Here's what I have tried to do:-
$$a+ar+ar^2=\frac{13}{3}$$
$$a^2+a^2r^2+a^2r^4=\frac{91}{9}$$
$$\frac{a^2+a^2r^2+a^2r^4}{a+ar+ar^2}=\frac{91}{9}*\frac{3}{13}$$
$$\frac{a+ar^2+ar^4}{1+r+r^2}=\frac{7}{3}$$
We have not been taught how to solve a biquadratic equation in school, so how should I proceed from here on?
 A: $a+ar+ar^2=\frac{13}{3}$ [equation 1]
$a^2+a^2r^2+a^2r^4=\frac{91}{9}$ [equation 2]
Square the first equation:
$a^2(1+r+r^2)^2 = \frac{169}{9}$
$a^2(1 + r^2 + r^4 + 2r + 2r^2 + 2r^3) = \frac{169}{9}$ [equation 3]
Now take equation 3 minus equation 2:
$2a^2r(1 + r + r^2) = \frac{26}{3}$
Using equation 1 again,
$2ar \frac{13}{3} = \frac{26}{3}$
So $ar = 1 \implies r = \frac{1}{a}$
Now put that back into equation 1 to get:
$a + 1 + \frac 1a = \frac{13}{3}$
Multiply throughout by $a$, rearrange:
$a^2 - \frac{10}{3}a + 1 = 0$
Solving that will give you the nice solutions $a = 3$ or $a = \frac 13$, which are both admissible, and the respective values of $r$ are the reciprocals of $a$, $\frac 13$ and $3$.

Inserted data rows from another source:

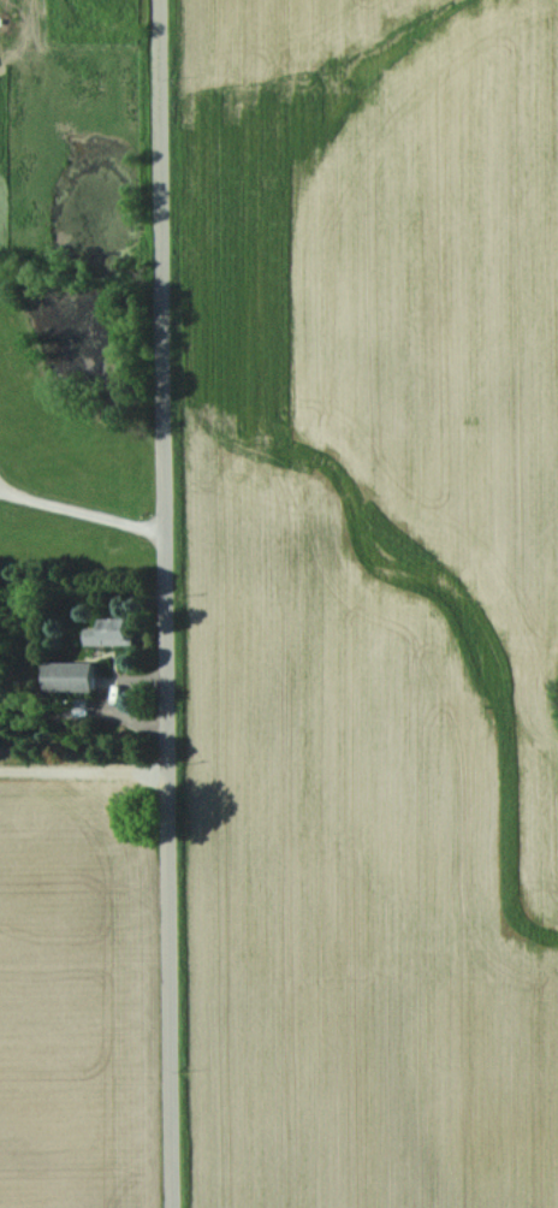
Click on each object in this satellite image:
road: (1, 490)
road: (81, 512)
road: (164, 604)
building: (112, 632)
building: (71, 676)

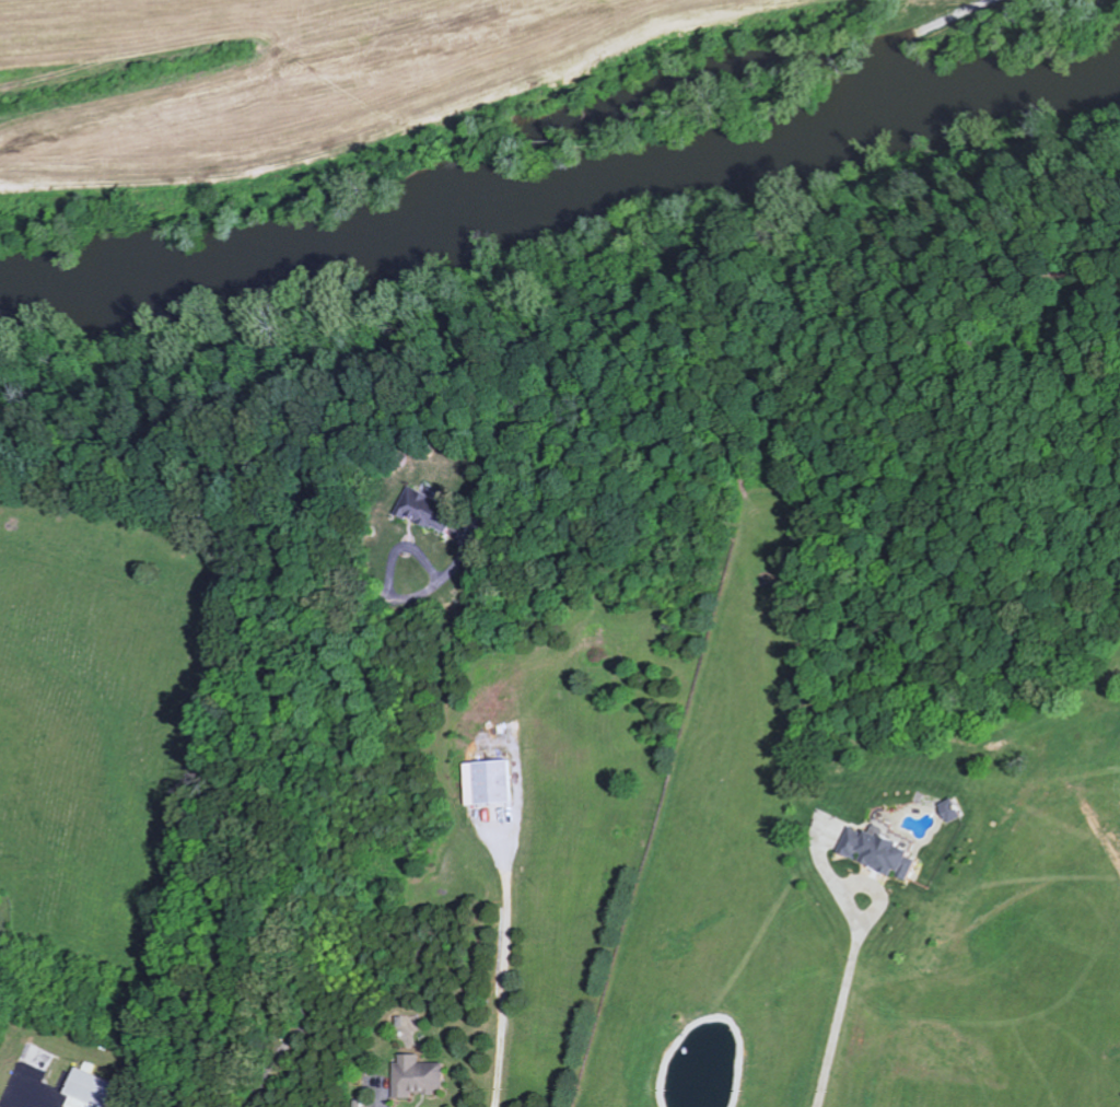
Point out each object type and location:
river: (563, 186)
building: (424, 511)
building: (486, 782)
building: (947, 810)
building: (874, 852)
road: (858, 882)
road: (506, 963)
road: (837, 1019)
building: (414, 1077)
building: (86, 1088)

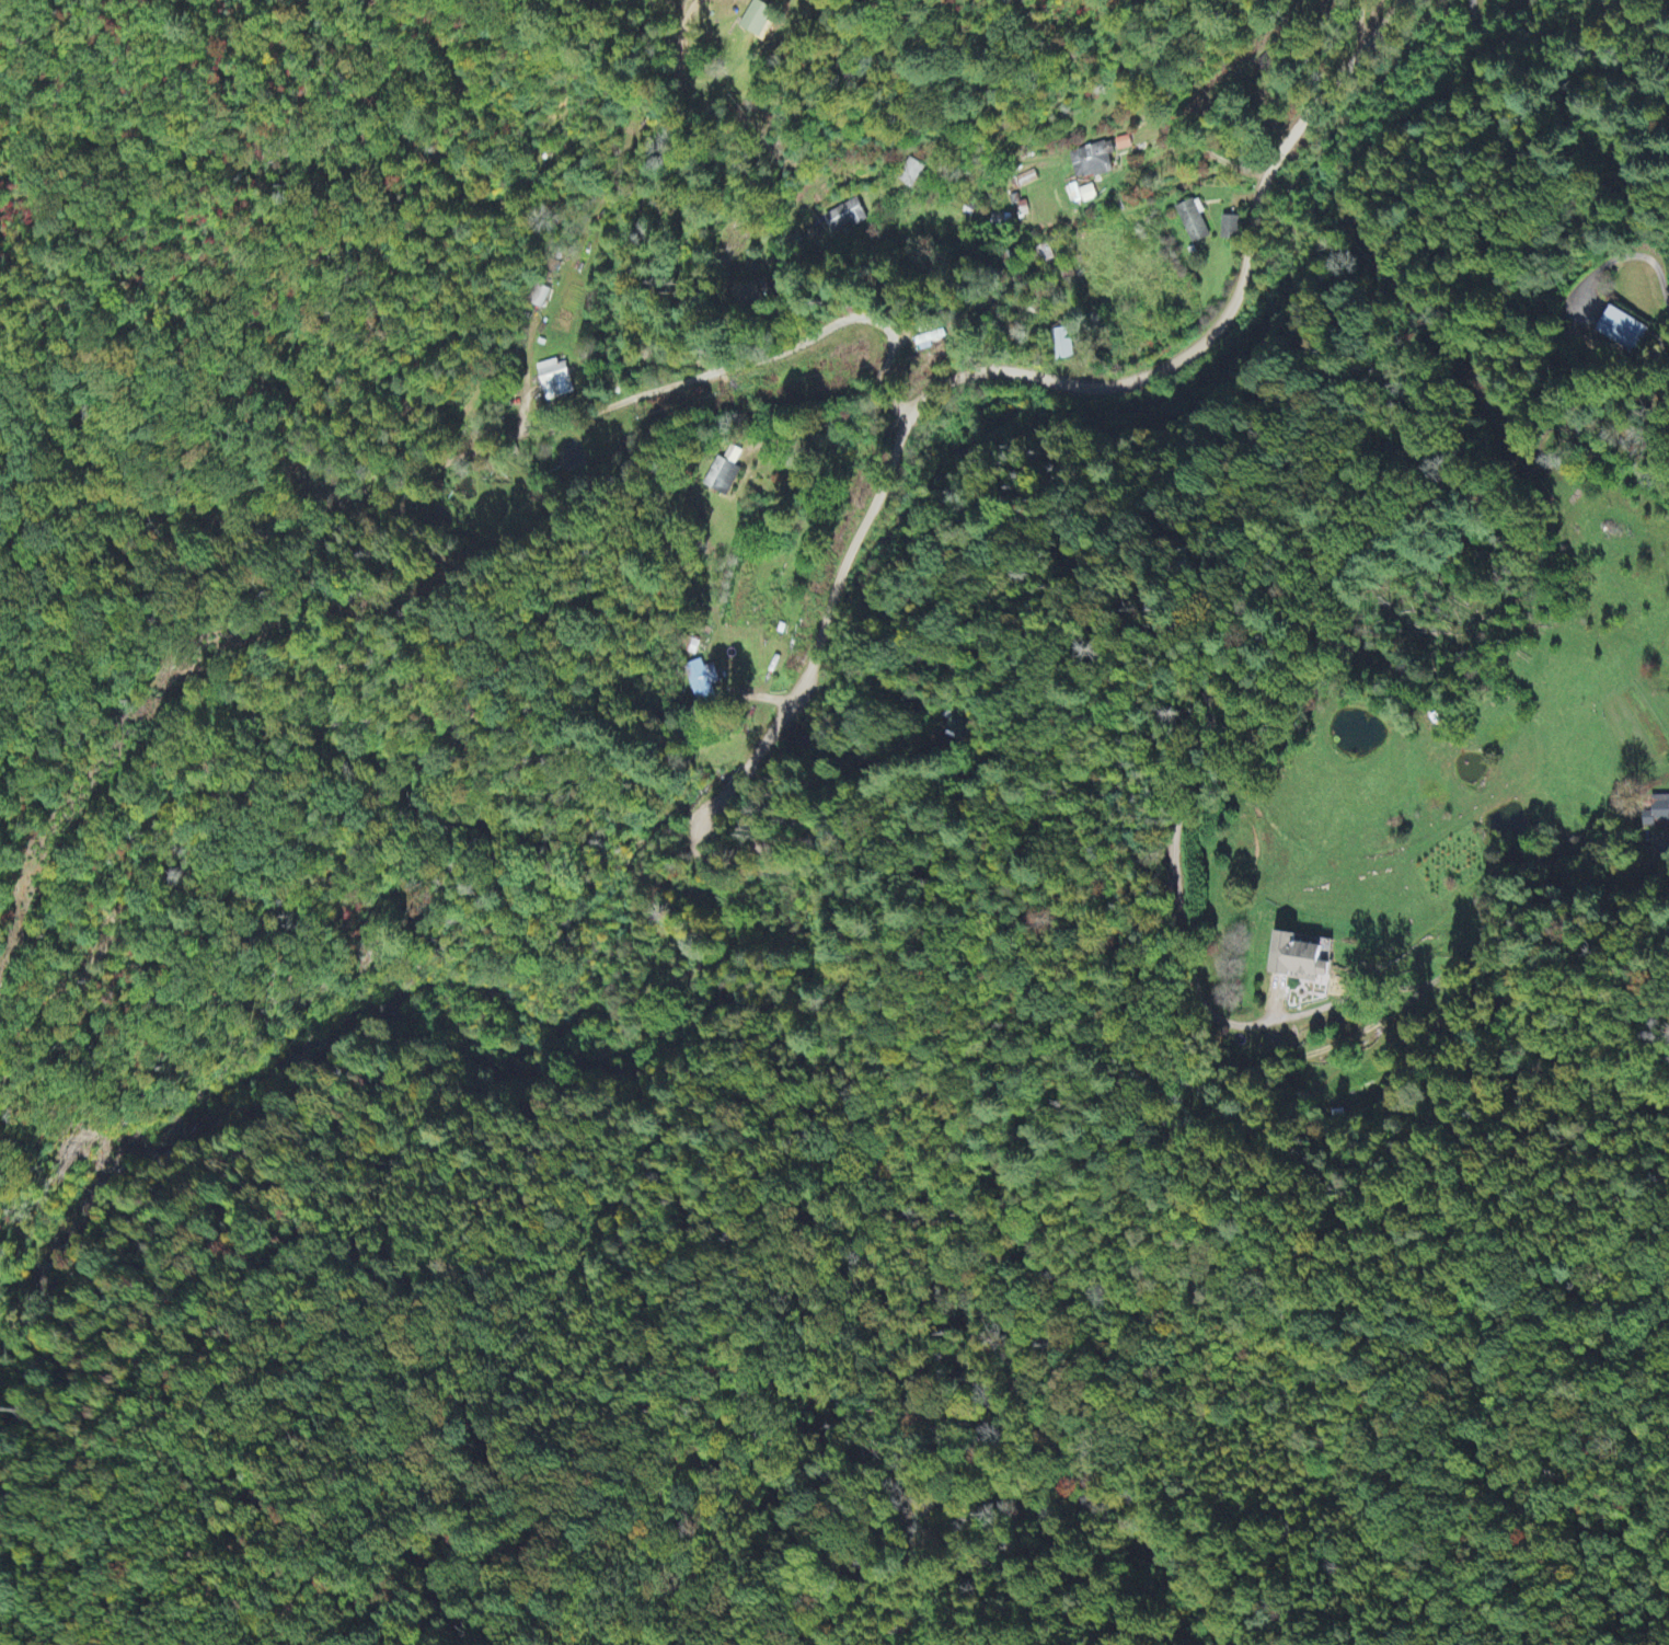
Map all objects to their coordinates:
building: (762, 20)
road: (1540, 41)
building: (1124, 145)
building: (1092, 163)
road: (643, 189)
building: (1082, 195)
building: (847, 218)
building: (1196, 223)
building: (1232, 230)
building: (1627, 333)
building: (934, 342)
building: (1063, 346)
road: (658, 378)
road: (1067, 379)
building: (558, 382)
building: (727, 473)
building: (705, 679)
road: (1142, 697)
road: (205, 711)
road: (739, 771)
building: (1655, 818)
building: (1305, 960)
road: (1431, 1291)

So the possible sequences are $3,1,\frac 13$ and $\frac 13, 1, 3$. Both possibilities are admissible because they haven't told you if the GP is increasing or decreasing.
A: Take 3 numbers $a/r$ ,a,ar $a/r$+a+ar=$13/3$ and $a^2/r^2$+$a^2$+$a^2r^2$=$91/9$ from this take $a^2$ common so on sim plifying we get $a^2/r^2$(1+$r^2+r^4$)=$(91/9$ Then square 1 st condition by using idw
Identity $(a+b+c)^2$=$a^2+b^2+c^2+2ab+2bc+2ac=$169/9$ from this we get $91/9$+$2a(a/r+a+ar)$=$169/9$ so $91/9$+2a$(13/3)$=$169/9$ from here a=1   plug  it in any of the condition you get r as 1/3 or 3 thus terms are 1,3,1/3.thanks!